Anthony Lake is Distinguished Professor in the Practice of Diplomacy at the Edmund A. Walsh School of Foreign Service at Georgetown University. He served during 1993-1997 as Assistant to the President for National Security Affairs. From 1981-1992 Mr. Lake was Five College Professor of International Relations at Amherst and Mount Holyoke colleges. He also served as a Senior Foreign Policy Advisor to the Clinton/Gore campaign in 1991-1992.

In 1961, Mr. Lake received an A.B. degree, magna cum laude from Harvard College. He read international economics at Trinity College, Cambridge and went on to receive his Ph.D. from the Woodrow Wilson School of Public and International Affairs at Princeton University in 1974.

Mr.
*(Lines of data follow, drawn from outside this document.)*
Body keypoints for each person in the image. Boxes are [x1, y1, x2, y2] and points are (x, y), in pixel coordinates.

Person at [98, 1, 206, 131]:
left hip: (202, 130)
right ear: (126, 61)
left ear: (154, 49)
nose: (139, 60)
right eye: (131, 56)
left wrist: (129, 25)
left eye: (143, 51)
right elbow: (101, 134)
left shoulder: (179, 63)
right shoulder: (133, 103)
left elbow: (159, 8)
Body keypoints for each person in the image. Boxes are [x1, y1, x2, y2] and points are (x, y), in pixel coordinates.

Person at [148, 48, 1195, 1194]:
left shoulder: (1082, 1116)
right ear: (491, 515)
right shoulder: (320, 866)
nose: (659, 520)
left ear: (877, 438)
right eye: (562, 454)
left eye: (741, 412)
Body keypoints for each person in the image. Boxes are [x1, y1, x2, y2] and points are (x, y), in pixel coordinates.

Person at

Lake joined the State Department in 1962, where he served until 1970 as a Foreign Service Officer. His State Department career included assignments as U.S. Vice Consul in Saigon (1963), U.S. Vice Consul in Hue (1964-65) and Special Assistant to the Assistant to the President for National Security Affairs (1969-1970).
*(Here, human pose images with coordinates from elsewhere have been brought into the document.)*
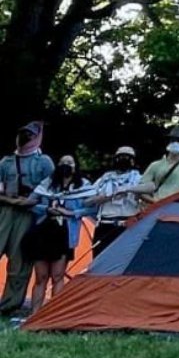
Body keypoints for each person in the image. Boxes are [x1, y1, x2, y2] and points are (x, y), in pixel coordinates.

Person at [23, 154, 94, 313]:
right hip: (43, 231)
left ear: (75, 166)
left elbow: (92, 208)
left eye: (70, 162)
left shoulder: (83, 185)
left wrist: (72, 213)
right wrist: (46, 209)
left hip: (65, 233)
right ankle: (35, 314)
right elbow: (31, 203)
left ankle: (54, 315)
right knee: (41, 276)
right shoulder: (47, 184)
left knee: (57, 276)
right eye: (62, 162)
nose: (66, 165)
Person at [0, 121, 54, 316]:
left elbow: (51, 189)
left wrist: (32, 202)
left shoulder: (44, 162)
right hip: (6, 210)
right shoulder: (5, 162)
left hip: (30, 214)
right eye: (23, 134)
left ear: (37, 138)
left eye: (30, 135)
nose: (25, 138)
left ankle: (8, 305)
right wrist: (11, 199)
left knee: (19, 262)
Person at [86, 146, 148, 258]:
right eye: (121, 156)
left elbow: (150, 198)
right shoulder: (104, 179)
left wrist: (131, 190)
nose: (124, 159)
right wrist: (108, 196)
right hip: (106, 225)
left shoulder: (140, 179)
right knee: (101, 261)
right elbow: (87, 201)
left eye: (128, 157)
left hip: (129, 224)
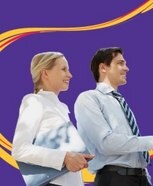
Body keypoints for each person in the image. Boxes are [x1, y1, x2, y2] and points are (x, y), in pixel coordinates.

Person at [74, 47, 153, 186]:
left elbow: (129, 143)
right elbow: (106, 143)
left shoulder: (120, 102)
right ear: (103, 67)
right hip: (115, 179)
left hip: (141, 178)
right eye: (120, 63)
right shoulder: (89, 99)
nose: (126, 68)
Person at [12, 52, 94, 186]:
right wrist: (65, 157)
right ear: (45, 73)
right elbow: (20, 149)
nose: (70, 75)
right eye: (63, 69)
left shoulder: (61, 107)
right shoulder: (34, 101)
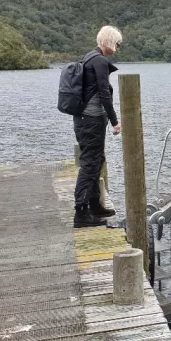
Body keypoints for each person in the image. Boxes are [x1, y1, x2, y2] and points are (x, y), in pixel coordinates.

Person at [74, 26, 122, 228]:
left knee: (96, 160)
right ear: (110, 41)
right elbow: (104, 94)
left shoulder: (89, 56)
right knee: (90, 164)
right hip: (92, 120)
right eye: (117, 43)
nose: (118, 47)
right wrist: (115, 121)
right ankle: (81, 213)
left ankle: (94, 205)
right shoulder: (100, 61)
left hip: (83, 120)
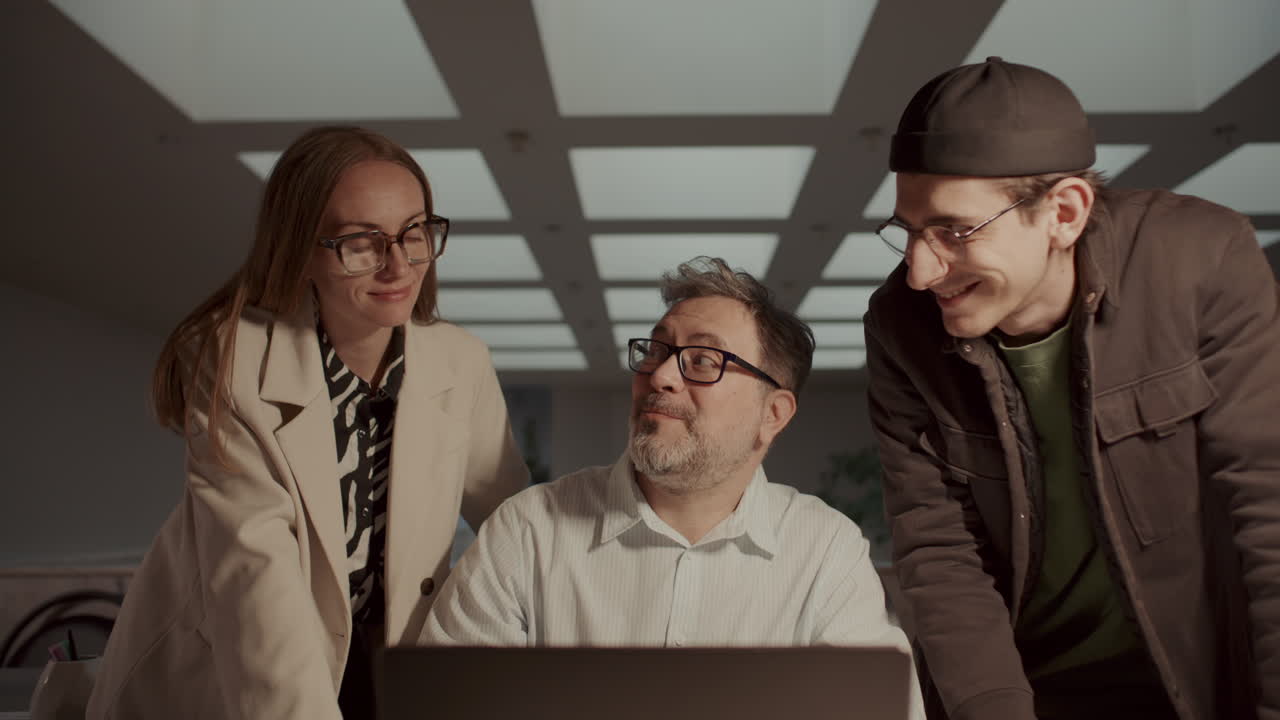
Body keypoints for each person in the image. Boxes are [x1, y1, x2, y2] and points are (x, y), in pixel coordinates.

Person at [864, 57, 1280, 720]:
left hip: (1200, 685)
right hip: (1021, 692)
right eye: (908, 231)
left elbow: (1269, 506)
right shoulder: (898, 330)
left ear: (1063, 212)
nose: (919, 270)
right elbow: (941, 558)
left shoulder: (1205, 261)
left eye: (952, 230)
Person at [87, 126, 529, 720]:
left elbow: (519, 526)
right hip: (235, 678)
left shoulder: (461, 361)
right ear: (301, 248)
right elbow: (257, 591)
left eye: (414, 232)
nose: (398, 264)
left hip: (382, 667)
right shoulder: (231, 359)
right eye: (361, 242)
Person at [422, 257, 923, 717]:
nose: (659, 375)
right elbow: (443, 706)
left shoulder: (826, 552)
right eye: (657, 350)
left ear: (773, 414)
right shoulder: (527, 529)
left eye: (703, 360)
After work with the Muskie Campaign, the Carnegie Endowment and International Voluntary Services, Mr. Lake returned to the State Department in 1977 to serve as Director of Policy Planning for President Carter, a position he held until 1981.
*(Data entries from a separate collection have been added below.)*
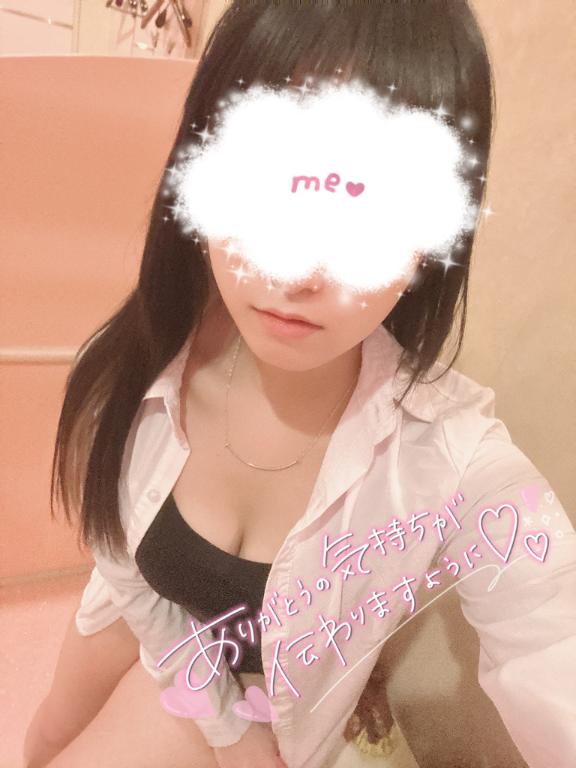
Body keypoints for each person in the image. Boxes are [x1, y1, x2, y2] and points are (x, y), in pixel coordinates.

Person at [23, 1, 576, 767]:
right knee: (48, 733)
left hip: (248, 688)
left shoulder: (451, 460)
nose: (295, 267)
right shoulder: (137, 356)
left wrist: (238, 735)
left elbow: (552, 638)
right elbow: (119, 549)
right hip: (129, 610)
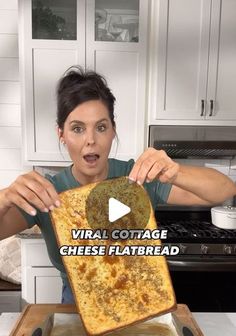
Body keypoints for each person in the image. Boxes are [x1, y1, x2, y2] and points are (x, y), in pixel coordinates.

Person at [0, 66, 235, 303]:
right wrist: (5, 197)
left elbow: (225, 190)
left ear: (113, 131)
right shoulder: (47, 193)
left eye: (101, 127)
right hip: (78, 304)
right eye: (77, 129)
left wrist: (176, 171)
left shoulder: (138, 178)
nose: (90, 140)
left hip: (136, 299)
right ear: (61, 134)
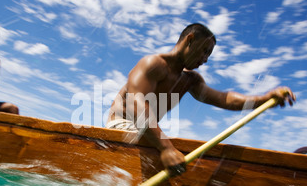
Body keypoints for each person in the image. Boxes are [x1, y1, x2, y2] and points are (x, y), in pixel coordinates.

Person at [106, 23, 296, 177]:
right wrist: (166, 148)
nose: (205, 59)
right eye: (204, 51)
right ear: (190, 40)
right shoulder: (154, 64)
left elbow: (225, 99)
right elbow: (136, 104)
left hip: (146, 132)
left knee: (180, 151)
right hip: (121, 128)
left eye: (209, 54)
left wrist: (264, 99)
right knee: (173, 148)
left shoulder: (190, 80)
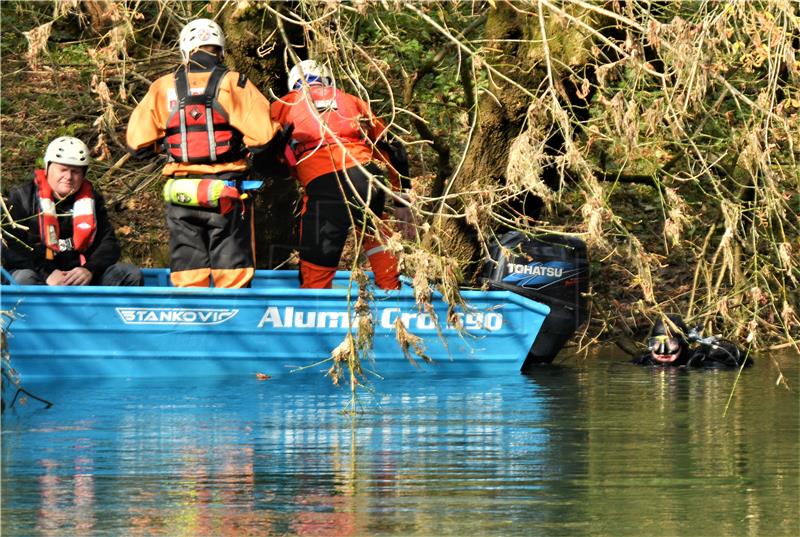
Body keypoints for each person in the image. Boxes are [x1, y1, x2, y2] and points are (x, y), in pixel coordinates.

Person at [126, 18, 283, 288]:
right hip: (226, 192)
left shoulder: (162, 87)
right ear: (220, 50)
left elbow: (136, 144)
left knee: (188, 273)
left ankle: (193, 321)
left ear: (185, 50)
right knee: (232, 275)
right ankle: (233, 322)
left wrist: (166, 145)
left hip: (181, 192)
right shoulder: (235, 83)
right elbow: (263, 139)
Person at [270, 59, 412, 289]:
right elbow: (393, 148)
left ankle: (314, 305)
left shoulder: (285, 104)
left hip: (325, 182)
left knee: (317, 262)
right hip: (368, 177)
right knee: (374, 227)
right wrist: (402, 197)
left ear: (294, 84)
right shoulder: (352, 101)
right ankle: (391, 292)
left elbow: (265, 146)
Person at [2, 136, 143, 286]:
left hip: (81, 277)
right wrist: (47, 273)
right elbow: (11, 246)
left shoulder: (93, 201)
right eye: (62, 170)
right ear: (48, 168)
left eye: (75, 172)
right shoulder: (21, 197)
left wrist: (89, 270)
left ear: (83, 174)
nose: (68, 177)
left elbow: (108, 243)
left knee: (129, 274)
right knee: (23, 279)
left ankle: (98, 309)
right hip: (40, 275)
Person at [633, 314, 752, 368]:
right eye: (657, 344)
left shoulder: (699, 359)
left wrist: (721, 353)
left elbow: (747, 361)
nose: (663, 352)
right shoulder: (645, 361)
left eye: (671, 343)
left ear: (683, 343)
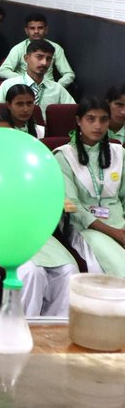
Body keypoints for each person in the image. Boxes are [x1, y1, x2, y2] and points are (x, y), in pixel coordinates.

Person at [56, 99, 125, 277]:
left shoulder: (119, 152)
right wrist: (115, 233)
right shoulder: (64, 155)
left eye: (104, 119)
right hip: (85, 226)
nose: (98, 126)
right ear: (79, 121)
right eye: (91, 119)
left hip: (119, 221)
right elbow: (72, 206)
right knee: (119, 266)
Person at [0, 12, 75, 88]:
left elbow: (69, 74)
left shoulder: (56, 48)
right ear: (26, 30)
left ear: (46, 29)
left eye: (40, 28)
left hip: (48, 88)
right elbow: (3, 71)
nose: (36, 31)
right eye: (32, 28)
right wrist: (24, 79)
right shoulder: (18, 48)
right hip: (25, 89)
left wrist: (57, 87)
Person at [0, 39, 73, 109]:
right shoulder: (9, 85)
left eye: (48, 59)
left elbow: (72, 112)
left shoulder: (57, 89)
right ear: (26, 58)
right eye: (39, 57)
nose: (44, 63)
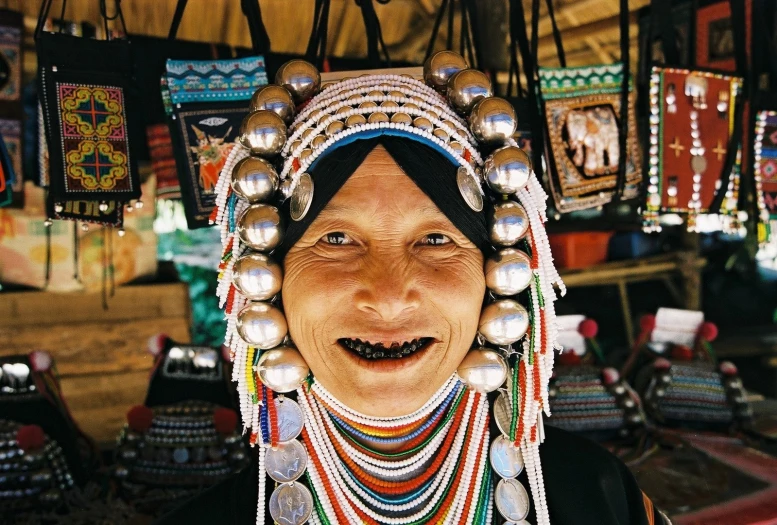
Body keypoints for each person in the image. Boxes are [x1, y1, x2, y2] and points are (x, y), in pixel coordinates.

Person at [156, 52, 670, 525]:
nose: (387, 295)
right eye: (336, 239)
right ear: (268, 278)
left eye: (435, 239)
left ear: (498, 276)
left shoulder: (599, 500)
Mr. Lake's board memberships include the U.S. Fund for UNICEF, the Marshall Legacy Institute, the International Committee of the Red Cross, the Carnegie Council on Ethics and International Affairs, America Abroad, and Freedom House. He also serves on the Board Of Trustees at St. Mary's College of Maryland.

Mr. Lake is the author of a number of books, including 6 Nightmares (2000), Somoza Falling (1989), Our Own Worst Enemy: The Unmaking of American Foreign Policy (co-authored) (1984) and The "Tar Baby" Option: American Policy Toward Southern Rhodesia (1976). In addition, he edited After the Wars (1990) and was the contributing editor of Legacy of Vietnam: The War, American Society, and the Future of U.S. Foreign Policy (1976).